Tomar cuidado ao comer alimentos crus vendidos nas ruas, se hidratar e calçar roupas leves e calçados confortáveis também deve estar na lista dos clientes.

Outro alerta importante é em relação à segurança, sobretudo em pontos mais movimentados, tais como a região do Brás e 25 de Março. "É um problema geral, mesmo porque há muita gente", afirma Carvalho.

INFRAESTRUTURA

Lixo, pedras soltas, buracos e até falta de iluminação adequada. Assim como várias vias da cidade de São Paulo, muitas ruas especializadas passam por esses mesmos problemas, mesmo recebendo milhares de clientes todos os dias.

Alguns até se machucam, como foi o caso da cerimonialista Marta Pereira, 52, que luxou o pé após tropeçar em um buraco na caçada da rua José Paulino, no Brás (centro).
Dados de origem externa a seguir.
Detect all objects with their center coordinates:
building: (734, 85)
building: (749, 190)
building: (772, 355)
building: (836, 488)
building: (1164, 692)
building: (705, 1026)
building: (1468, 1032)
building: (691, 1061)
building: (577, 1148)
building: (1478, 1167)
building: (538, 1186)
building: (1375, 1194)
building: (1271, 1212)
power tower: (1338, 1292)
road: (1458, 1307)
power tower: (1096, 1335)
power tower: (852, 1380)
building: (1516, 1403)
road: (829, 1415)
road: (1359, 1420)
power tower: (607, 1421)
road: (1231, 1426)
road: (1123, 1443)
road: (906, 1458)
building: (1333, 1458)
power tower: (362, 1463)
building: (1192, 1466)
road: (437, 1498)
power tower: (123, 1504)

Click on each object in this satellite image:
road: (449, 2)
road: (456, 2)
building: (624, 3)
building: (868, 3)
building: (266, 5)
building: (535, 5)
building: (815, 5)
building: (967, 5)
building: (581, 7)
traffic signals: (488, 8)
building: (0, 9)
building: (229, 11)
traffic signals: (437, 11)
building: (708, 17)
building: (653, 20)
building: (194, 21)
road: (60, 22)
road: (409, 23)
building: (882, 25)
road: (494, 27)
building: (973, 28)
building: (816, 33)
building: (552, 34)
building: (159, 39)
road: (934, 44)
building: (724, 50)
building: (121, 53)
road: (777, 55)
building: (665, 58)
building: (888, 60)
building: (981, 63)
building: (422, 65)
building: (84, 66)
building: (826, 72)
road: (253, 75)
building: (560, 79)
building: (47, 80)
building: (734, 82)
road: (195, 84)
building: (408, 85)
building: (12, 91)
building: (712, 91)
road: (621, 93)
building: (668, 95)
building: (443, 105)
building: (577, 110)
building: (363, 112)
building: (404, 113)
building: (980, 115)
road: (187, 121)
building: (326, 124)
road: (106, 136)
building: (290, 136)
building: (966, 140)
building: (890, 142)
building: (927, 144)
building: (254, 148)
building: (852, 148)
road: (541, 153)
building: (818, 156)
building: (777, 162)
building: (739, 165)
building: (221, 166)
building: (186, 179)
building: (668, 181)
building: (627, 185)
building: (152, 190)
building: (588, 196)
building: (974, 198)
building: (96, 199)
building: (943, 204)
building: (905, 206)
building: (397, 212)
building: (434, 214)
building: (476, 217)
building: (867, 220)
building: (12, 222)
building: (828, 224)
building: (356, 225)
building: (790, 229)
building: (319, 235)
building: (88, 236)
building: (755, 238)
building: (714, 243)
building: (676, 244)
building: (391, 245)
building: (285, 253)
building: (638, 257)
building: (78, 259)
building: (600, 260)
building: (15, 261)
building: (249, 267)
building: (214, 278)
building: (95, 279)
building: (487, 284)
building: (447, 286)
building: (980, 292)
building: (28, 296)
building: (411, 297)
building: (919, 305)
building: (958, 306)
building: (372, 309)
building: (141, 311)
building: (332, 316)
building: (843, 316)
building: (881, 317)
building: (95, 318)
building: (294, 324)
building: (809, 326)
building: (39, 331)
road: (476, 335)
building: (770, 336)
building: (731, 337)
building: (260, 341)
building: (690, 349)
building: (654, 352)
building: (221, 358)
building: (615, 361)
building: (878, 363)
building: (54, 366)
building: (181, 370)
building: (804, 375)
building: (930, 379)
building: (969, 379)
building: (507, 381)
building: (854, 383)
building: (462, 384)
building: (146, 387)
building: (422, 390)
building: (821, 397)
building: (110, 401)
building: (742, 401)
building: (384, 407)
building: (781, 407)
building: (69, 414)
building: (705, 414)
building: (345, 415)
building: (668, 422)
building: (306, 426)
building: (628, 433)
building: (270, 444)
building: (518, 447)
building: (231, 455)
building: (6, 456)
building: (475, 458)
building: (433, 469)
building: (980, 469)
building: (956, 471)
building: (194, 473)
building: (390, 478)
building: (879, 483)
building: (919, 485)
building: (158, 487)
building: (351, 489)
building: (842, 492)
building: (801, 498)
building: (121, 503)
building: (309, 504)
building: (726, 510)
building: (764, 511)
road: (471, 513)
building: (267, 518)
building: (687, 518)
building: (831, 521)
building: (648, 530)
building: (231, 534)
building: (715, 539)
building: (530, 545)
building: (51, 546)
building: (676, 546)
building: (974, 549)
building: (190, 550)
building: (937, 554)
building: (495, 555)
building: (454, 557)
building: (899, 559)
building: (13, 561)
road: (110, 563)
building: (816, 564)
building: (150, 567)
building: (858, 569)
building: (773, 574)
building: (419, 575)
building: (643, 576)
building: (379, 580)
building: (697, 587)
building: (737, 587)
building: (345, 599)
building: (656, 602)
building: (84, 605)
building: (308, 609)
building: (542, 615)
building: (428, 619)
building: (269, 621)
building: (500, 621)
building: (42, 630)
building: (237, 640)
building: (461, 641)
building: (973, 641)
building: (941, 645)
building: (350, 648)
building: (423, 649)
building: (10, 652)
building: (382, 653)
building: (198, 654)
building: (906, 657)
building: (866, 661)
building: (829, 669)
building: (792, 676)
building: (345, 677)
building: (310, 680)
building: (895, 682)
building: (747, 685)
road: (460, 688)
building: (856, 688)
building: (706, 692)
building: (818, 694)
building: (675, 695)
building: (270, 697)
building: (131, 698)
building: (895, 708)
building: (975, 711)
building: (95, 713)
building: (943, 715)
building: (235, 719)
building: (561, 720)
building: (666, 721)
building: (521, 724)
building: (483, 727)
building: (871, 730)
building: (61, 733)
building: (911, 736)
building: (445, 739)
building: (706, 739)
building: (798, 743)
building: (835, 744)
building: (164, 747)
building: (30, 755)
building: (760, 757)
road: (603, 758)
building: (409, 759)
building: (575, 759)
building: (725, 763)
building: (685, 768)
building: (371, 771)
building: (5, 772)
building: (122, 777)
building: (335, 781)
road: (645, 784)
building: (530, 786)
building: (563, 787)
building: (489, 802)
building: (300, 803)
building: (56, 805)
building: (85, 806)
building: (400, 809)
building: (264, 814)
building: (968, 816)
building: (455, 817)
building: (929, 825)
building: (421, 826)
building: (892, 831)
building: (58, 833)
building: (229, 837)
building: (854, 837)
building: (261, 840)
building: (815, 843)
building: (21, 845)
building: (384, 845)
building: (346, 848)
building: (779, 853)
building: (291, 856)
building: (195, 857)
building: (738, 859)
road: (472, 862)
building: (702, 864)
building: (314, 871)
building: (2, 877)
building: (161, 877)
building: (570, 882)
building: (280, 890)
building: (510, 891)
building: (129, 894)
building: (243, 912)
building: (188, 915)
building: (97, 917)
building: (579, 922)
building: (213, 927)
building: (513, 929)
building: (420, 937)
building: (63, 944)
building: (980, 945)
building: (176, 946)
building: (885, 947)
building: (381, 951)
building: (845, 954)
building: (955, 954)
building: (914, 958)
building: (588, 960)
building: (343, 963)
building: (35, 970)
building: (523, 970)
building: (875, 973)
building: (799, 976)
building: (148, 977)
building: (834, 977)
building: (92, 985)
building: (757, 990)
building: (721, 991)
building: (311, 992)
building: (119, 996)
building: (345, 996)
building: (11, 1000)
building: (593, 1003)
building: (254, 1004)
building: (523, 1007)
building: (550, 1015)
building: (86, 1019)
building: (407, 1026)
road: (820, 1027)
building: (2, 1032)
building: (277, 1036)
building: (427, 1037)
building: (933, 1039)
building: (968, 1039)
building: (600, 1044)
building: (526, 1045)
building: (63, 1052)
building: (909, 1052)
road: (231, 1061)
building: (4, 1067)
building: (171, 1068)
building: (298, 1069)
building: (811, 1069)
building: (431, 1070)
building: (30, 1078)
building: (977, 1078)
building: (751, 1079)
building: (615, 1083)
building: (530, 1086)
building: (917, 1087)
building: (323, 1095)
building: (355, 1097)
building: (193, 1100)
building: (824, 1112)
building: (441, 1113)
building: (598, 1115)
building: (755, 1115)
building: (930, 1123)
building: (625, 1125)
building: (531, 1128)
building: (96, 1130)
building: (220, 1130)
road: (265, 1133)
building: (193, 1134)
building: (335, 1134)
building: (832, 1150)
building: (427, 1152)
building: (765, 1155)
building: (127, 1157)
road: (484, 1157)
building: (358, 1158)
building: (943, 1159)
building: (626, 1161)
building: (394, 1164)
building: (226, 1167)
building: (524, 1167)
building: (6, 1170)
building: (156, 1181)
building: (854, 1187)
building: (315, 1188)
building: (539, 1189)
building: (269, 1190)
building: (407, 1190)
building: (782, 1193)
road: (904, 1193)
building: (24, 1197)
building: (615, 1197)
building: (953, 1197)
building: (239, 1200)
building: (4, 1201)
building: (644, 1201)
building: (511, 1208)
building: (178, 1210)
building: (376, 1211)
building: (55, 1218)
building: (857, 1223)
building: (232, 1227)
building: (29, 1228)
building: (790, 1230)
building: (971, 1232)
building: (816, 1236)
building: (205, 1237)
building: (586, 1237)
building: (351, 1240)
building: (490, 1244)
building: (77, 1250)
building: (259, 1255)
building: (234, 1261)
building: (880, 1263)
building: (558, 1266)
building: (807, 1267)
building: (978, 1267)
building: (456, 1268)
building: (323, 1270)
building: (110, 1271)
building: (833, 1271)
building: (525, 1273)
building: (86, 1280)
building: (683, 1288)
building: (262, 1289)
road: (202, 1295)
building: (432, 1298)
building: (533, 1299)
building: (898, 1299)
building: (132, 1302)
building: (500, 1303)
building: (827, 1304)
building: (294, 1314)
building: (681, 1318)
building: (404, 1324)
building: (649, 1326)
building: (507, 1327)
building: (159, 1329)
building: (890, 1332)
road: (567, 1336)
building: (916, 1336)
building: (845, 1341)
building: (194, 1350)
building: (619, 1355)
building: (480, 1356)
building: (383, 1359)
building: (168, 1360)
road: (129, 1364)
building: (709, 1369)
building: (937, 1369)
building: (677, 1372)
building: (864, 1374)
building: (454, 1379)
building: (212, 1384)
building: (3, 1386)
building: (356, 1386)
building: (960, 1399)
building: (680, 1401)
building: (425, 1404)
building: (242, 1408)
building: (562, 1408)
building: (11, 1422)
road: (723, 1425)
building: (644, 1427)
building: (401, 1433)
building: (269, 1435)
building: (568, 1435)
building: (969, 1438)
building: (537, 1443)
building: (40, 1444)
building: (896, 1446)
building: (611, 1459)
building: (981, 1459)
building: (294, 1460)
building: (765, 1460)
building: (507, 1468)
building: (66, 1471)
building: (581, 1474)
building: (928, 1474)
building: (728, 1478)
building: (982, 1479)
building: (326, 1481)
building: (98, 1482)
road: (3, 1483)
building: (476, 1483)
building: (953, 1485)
"Estava precisando de uma calça nova e estava olhando as vitrines. Quem vai ficar olhando para o chão enquanto faz compras? Resultado é que tive de faltar dois dias ao trabalho", disse.

Além das más condições das calçadas, a iluminação também é um problema, segundo relato de comerciantes da rua do Seminário, no centro histórico de São Paulo.

"É chegar o final da tarde e já ficar de olho. A luz da rua não acende de jeito nenhum", afirmou o empresário Daniel Meana, 44, da Shalom Musical.

A questão do lixo, muitas vezes revirado por pessoas em situação de rua, também é uma reclamação recorrente entre os comerciantes de vários pontos da região central.

O economista Altamiro Carvalho, assessor econômico da Fecomercio, afirma que a cobrança para que o poder público, sobretudo na esfera municipal, efetue melhorias é uma demanda antiga. "Aumentar essa demanda externa, principalmente na questão da acessibilidade, significa aumentar o fluxo no comércio, e, consequentemente, gerar mais impostos à cidade", afirma.

RESPOSTA

Em nota, a Prefeitura de São Paulo informou que vem realizando investimentos em todas as regiões da cidade, o que inclui reparos e reformas em calçadas e troca da iluminação pública, sobretudo em locais de grande fluxo de pessoas e vias comerciais.

Segundo a prefeitura, foram investidos R$ 140 milhões na requalificação de 1.651.813 m² de calçadas, e remodelados e ampliados 556 mil pontos de luz por LED em toda a cidade.

"Os reparos impactam positivamente a população em toda a cidade, diminuindo a desigualdade", informa. Ainda segundo a prefeitura, inicialmente foram priorizadas vias com alto índice de criminalidade e o entorno de equipamentos públicos tais como escolas e hospitais.